Each player starts in a boxcar and climbs along the side
of the first two cars while hanging on tires latched to
the side. He then must heft himself up to the top of the
car and dive off onto a flat car below. He then must run
through a ropes course and a set of tackling dummies,
push two blocking sleds - a two-man sled and a one-man
sled - five yards each and then climb up a rope cargo
net and do a ten-yard belly crawl under another net
before hitting a button at the end. And he must do all
this while the train is moving at close to 20 MPH. The
one who hits the button in the fastest time wins the
Final!
Heath is first to go. His only concern is the tires,
since he's not sure how he's going to get past them
without falling off. But he's certain he'll reign
supreme and get Dylan to the training camp. The train
starts to roll... and George yells, "GO!" Heath is swift
across the tires and makes it to the flat car in 47
seconds. He has no problems with the ropes course and
dummies... but a LITTLE problem with the sleds and net.

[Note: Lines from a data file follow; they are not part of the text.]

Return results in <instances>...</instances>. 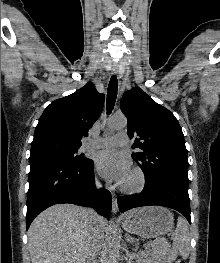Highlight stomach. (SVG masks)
Listing matches in <instances>:
<instances>
[{
    "label": "stomach",
    "mask_w": 220,
    "mask_h": 263,
    "mask_svg": "<svg viewBox=\"0 0 220 263\" xmlns=\"http://www.w3.org/2000/svg\"><path fill=\"white\" fill-rule=\"evenodd\" d=\"M122 227L131 234L142 238L160 237L172 230V213L160 206H147L133 209L123 215Z\"/></svg>",
    "instance_id": "stomach-1"
}]
</instances>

With his son at the finish line with George to cheer him
on, he crawls as fast as possible (though his camera
pack gets caught in the ropes) and strikes the button in
a time of 1:33.55. Heath's comfortable with the time...
and George tries to get Dylan psyched for the Saints.
But there are still two men left.
One of them is Wayne, who readies himself to climb, push
and crawl his way towards getting Lal an NFL tryout.
Wayne gets "in his zone" and, when the clock starts,
he's out of the car like a shot. He gets to the second
car of tires... but then gets hung up on them. He
manages to work his way up the car and hits the flat car
in 54 seconds. He makes up time on the sleds, though, as
well as the net. But he only has 6 seconds to make it
through the crawl. With Lal shouting loudly at him,
Wayne works the crawl like a pro and SLAMS the button.
The time: 1:33.45! He has beaten Heath by one-tenth of a
second!! Needless to say, Heath is bummed about this...
but Dylan, though a bit bummed himself, is still proud
of his father.
It's all up to Paul now. He got a busted lip from a bull
and couldn't stand more than 30 seconds in ice water,
but he sang his ass off to make it here and, now, he's
hoping to have the energy to send his buddy to the
Horseshoe Casino in Vegas. He has absolutely no problem
with the tires... but he slows down climbing up and he
gets to the flat car in 43.5 seconds, the fastest split
time yet. Through the ropes and sleds, he's up to one
minute. He likewise has trouble with the cargo net, but
he's up it and into the belly crawl with time to spare.
He strikes the button with a time of 1:30.03! He has won
the Finals and he has won the prize for his friend
Bobby!
PRIZE: Bobby Scott will be flown first class to
Las Vegas, Nevada, be put up in a penthouse suite and be
given $10,000 to compete in the Main Event of the World
Series of Poker. The rest... is up to him!